Dron z garażu zrewolucjonizował wojnę (1986-2016)

Protoplasta Predatora i bojowego Reapera, których wygląd jest dziś ikoną wojskowych dronów, zbudowany został... w garażu.

Retronauta.pl


Dziś rodzina Predator w swojej klasie jest najczęściej budowanym typem większych wojskowych dronów na świecie (grafika: USAF)

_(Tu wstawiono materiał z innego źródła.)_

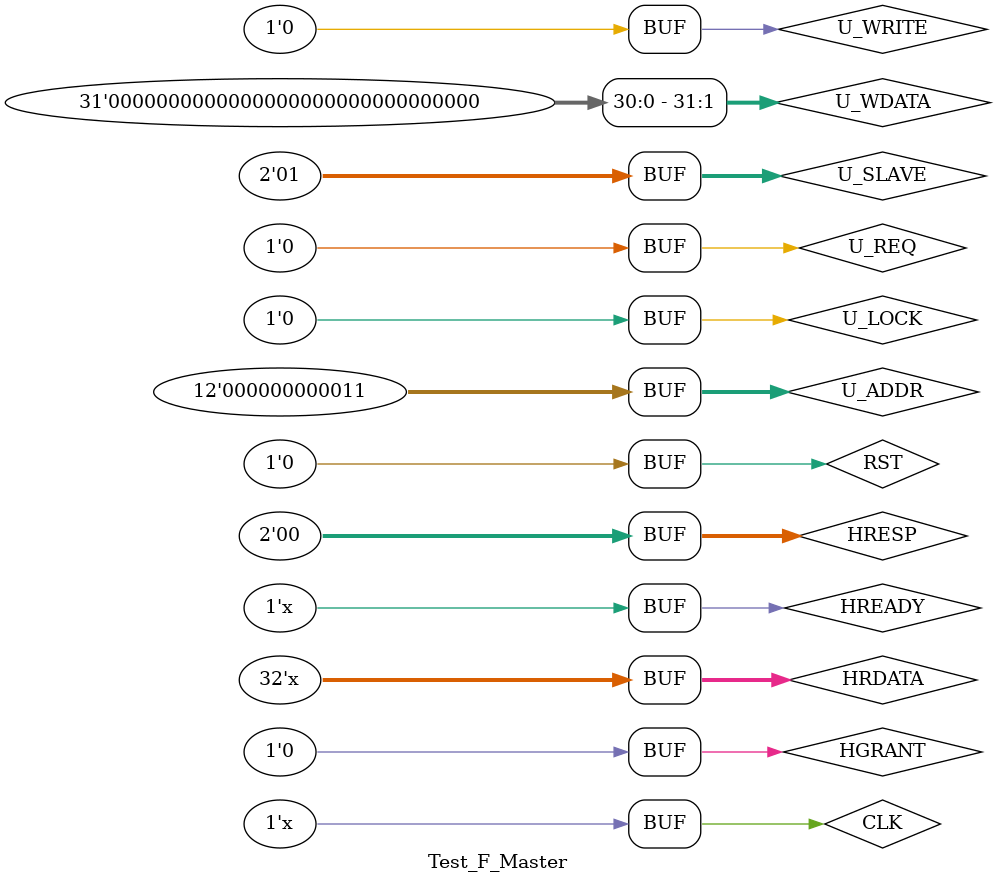
<source format=v>
`timescale 1ns / 1ps



module Test_F_Master;

	// Inputs
	reg CLK;
	reg RST;
	reg HGRANT;
	reg HREADY;
	reg [1:0] HRESP;
	reg [31:0] HRDATA;
	reg U_REQ;
	reg U_LOCK;
	reg U_WRITE;
	reg [11:0] U_ADDR;
	reg [31:0] U_WDATA;
	reg [1:0] U_SLAVE;

	// Outputs
	wire HREQ;
	wire HLOCK;
	wire [15:0] HADDR;
	wire [31:0] HWDATA;
	wire AB;

	// Instantiate the Unit Under Test (UUT)
	Master uut (
		.CLK(CLK), 
		.RST(RST), 
		.HGRANT(HGRANT), 
		.HREADY(HREADY), 
		.HRESP(HRESP), 
		.HRDATA(HRDATA), 
		.HREQ(HREQ), 
		.HLOCK(HLOCK), 
		.HADDR(HADDR), 
		.HWDATA(HWDATA), 
		.AB(AB), 
		.U_REQ(U_REQ), 
		.U_LOCK(U_LOCK), 
		.U_WRITE(U_WRITE), 
		.U_ADDR(U_ADDR), 
		.U_WDATA(U_WDATA), 
		.U_SLAVE(U_SLAVE)
	);
	
	always #10 CLK=~CLK;
	
	initial begin
	#593 RST = 1; // Random reset stimuli
	#40 RST = 0;
	end

	initial begin
		// Initialize Inputs
		CLK = 0;
		RST = 0;
		HGRANT = 0;
		HREADY = 1'bz;
		HRESP = 0;
		HRDATA = 32'bx;
		U_REQ = 0;
		U_LOCK = 0;
		U_WRITE = 0;
		U_ADDR = 16'bx;
		U_WDATA = 32'bx;
		U_SLAVE = 0;

		// Wait 100 ns for global reset to finish
		#100;
        
		// Add stimulus here
		
		#100 U_REQ = 0; U_LOCK = 0; U_WRITE = 0; U_ADDR = 12'b0; U_WDATA = 32'bx; U_SLAVE = 2'b00;
				HGRANT = 0; HRESP = 2'b00; HREADY = 1'bz;
		
		// Write
		#100 U_REQ = 1; U_LOCK = 0; U_WRITE = 1; U_ADDR = 12'd3; U_WDATA = $random; U_SLAVE = 2'b01;
				#40 HGRANT = 1; HRESP = 2'b00; #20 HREADY = 1;
				
		#40 U_REQ = 0; #60 U_LOCK = 0; U_WRITE = 0; U_ADDR = 12'b0; U_SLAVE = 2'b01;
				 HGRANT = 0; HRESP = 2'b00; #40 HREADY = 1'bz;
				 
	   // Write with reset
		#100 U_REQ = 1; U_LOCK = 0; U_WRITE = 1; U_ADDR = 12'd3; U_WDATA = $random; U_SLAVE = 2'b01;
				#100 HGRANT = 1; HRESP = 2'b00; #20 HREADY = 1;
				
		#40 U_REQ = 0; #60 U_LOCK = 0; U_WRITE = 0; U_ADDR = 12'b0; U_SLAVE = 2'b01;
				 HGRANT = 0; HRESP = 2'b00; #40 HREADY = 1'bz;
		
		// Read
		#100 U_REQ = 1; U_LOCK = 0; U_WRITE = 0; U_ADDR = 12'd3; U_SLAVE = 2'b01;
				HRESP = 2'b00; #40 HGRANT = 1; #20 HREADY = 1;
				
		#40 U_REQ = 0; U_LOCK = 0; U_WRITE = 0; U_ADDR = 12'd3; U_SLAVE = 2'b01;
				HRESP = 2'b00; HRDATA = U_WDATA;
				
		#10 U_REQ = 0; U_LOCK = 0; U_WRITE = 0; U_ADDR = 12'd3; U_SLAVE = 2'b01;
				HRESP = 2'b00; HREADY = 1; 
				
		#70 HGRANT = 0; #20 HRDATA = 32'bx; HREADY = 1'bz;

		// Split
		
	/*		// Write
			#100 U_REQ = 1; U_LOCK = 0; U_WRITE = 1; U_ADDR = 12'd3; U_WDATA = $random; U_SLAVE = 2'b01;
					#50 HGRANT = 1; HRESP = 2'b00; #20 HREADY = 1;
					
			#40 U_REQ = 0; #60 U_LOCK = 0; U_WRITE = 0; U_ADDR = 12'b0; U_SLAVE = 2'b01;
					HGRANT = 0; HRESP = 2'b00; #40 HREADY = 1'bz;
			
			// Read
			#100 U_REQ = 1; U_LOCK = 0; U_WRITE = 0; U_ADDR = 12'd3; U_SLAVE = 2'b01;
					HRESP = 2'b00; #50 HGRANT = 1; #20 HREADY = 1;
					
				// Split invoked
				
				#20 HREADY = 1; HRESP = 2'b11; HGRANT = 0; #20  U_REQ = 0;
				
				// Split revoked
				
				#250 HREADY = 1; HRESP = 2'b00; HGRANT = 1;
			
			#40 U_REQ = 0; U_LOCK = 0; U_WRITE = 0; U_ADDR = 12'd3; U_SLAVE = 2'b01;
					HRESP = 2'b00; HRDATA = U_WDATA;
					
			#10 U_REQ = 0; U_LOCK = 0; U_WRITE = 0; U_ADDR = 12'd3; U_SLAVE = 2'b01;
					HRESP = 2'b00; HREADY = 1; 
					
			#70 HGRANT = 0; #20 HRDATA = 32'bx; HREADY = 1'bz;*/
	end
      
endmodule


</source>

Zdalnie sterowane i autonomiczne bezzałogowce na zawsze zmieniły sposób prowadzenia wojny. Piloci bowiem już nie latają w powietrzu a zdalnie sterują z ziemi bezzałogymi samolotami. Zabijają siedząc wygodnie w skórzanych fotelach w naziemnym klimatyzowanym kontenerze na innym kontynencie.

Zbudowano już kilkaset dronów rodziny Predator. Od kilkunastu lat wykorzystywane są bojowo głównie w tzw. wojnie z terroryzmem.

Abraham Karem - ojciec współczesnych dronów


Abraham Karem nazywany "ojcem dronów"

Urodzony jeszcze przez II wojną światową w żydowskiej rodzinie Abraham "Able" Karem swój pierwszy model latający zbudował w wieku 14 lat. W ciągu 2 dwóch lat został instruktorem w aeroklubie. Skończył studia inżynierii lotniczej na politechnice Technion w Hajfie. Pierwszy dron Karema używany był bojowo w 1973 roku przez lotnictwo izraelskie podczas Wojny Jom Kippur, wojny Izraela z Egiptem i Syrią.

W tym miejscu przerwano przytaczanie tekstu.